Parents, students and teachers from the Royal Institute for Deaf and Blind Children’s (RIDBC) Garfield Barwick School have gathered to officially open the school’s new basketball court, Monday 11 February.

The project first got underway in 2011 when four GBS students put together a convincing case for a new playground, presenting their argument to RIDBC Chief Executive, Chris Rehn.

“They were very persuasive,” said RIDBC Garfield Barwick School Principal, Sandi Ambler. “Daniel, Mika, Johannes and Austin had great foresight on this issue and put up a compelling argument. They have continued to advocate for this project for the last two years and should be commended for their dedication and energy.“We’re also very grateful for the support we received from the government, as well as the local business community, for this amazing new court. All our students can now look forward to a safer, happier experience in the playground.”

The basketball court was made possible with support from a Federal Government grant. The project was also supported by the local business community. $20,000 was raised at the WRI Insurance Brokers Pro-Am event in December 2012 with the backing of corporate sponsors and golfers and the support Ryde-Parramatta Golf Club.

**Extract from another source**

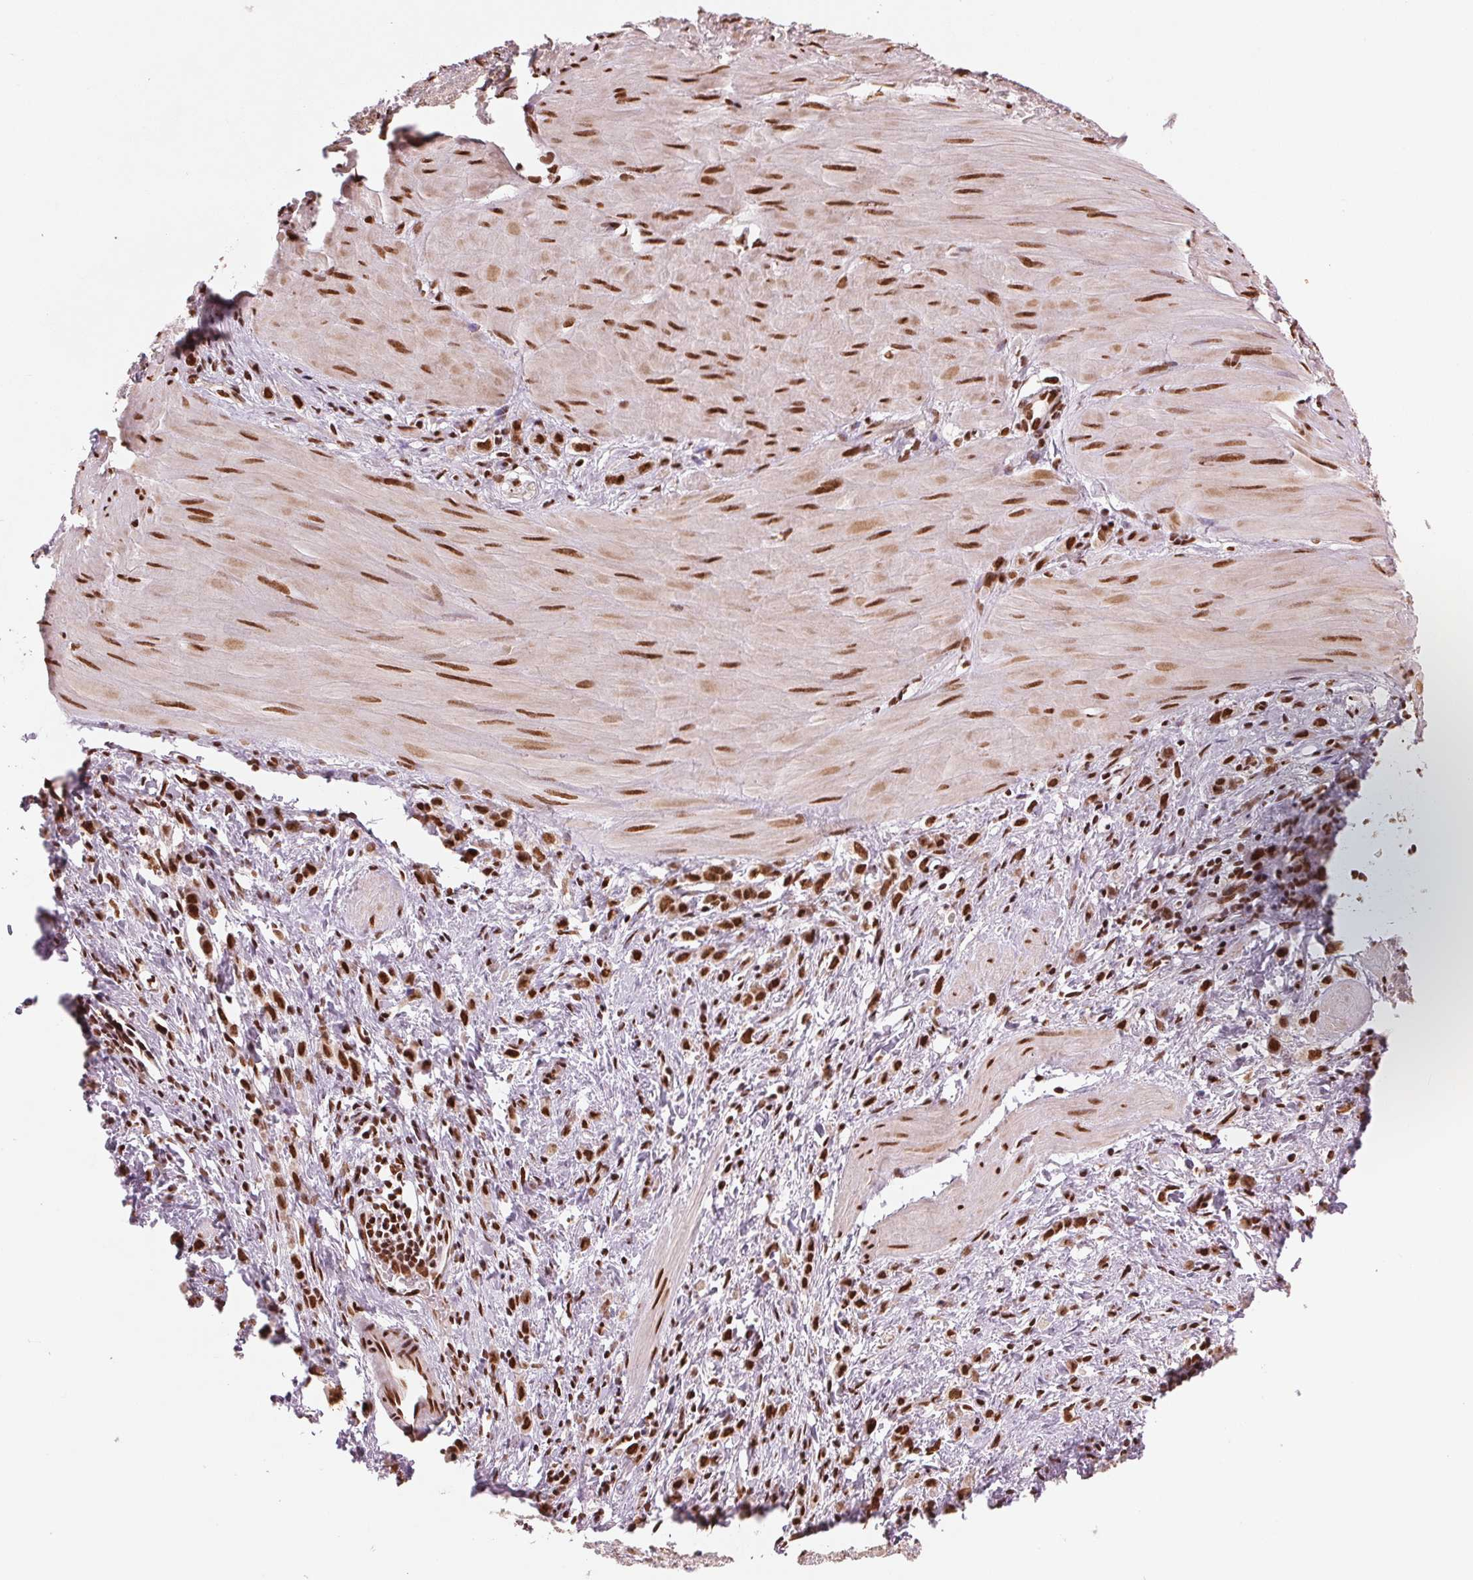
{"staining": {"intensity": "strong", "quantity": ">75%", "location": "nuclear"}, "tissue": "stomach cancer", "cell_type": "Tumor cells", "image_type": "cancer", "snomed": [{"axis": "morphology", "description": "Adenocarcinoma, NOS"}, {"axis": "topography", "description": "Stomach"}], "caption": "An IHC image of tumor tissue is shown. Protein staining in brown highlights strong nuclear positivity in stomach cancer (adenocarcinoma) within tumor cells.", "gene": "TTLL9", "patient": {"sex": "male", "age": 47}}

“WRI Insurance Brokers is delighted that the funds raised at our Pro Am Golf day at Ryde-Parramatta Golf Club have assisted in the upgrade of the playground at RIDBC Garfield Barwick School. We hope the new basketball court will give many happy memories to the students at the school - knowing how excited they are to use the court had certainly made all our efforts worthwhile,” said WRI Insurance Brokers Managing Director, Robert Moir.

RIDBC Garfield Barwick School caters for students from Kindergarten to Year 6 who have hearing loss, and who are learning to listen and speak with the assistance of hearing aids or cochlear implants. The school aims to gradually transition students into a mainstream environment by Year Six.

RIDBC assists over 3000 children with significant hearing or vision loss, and their families, across Australia.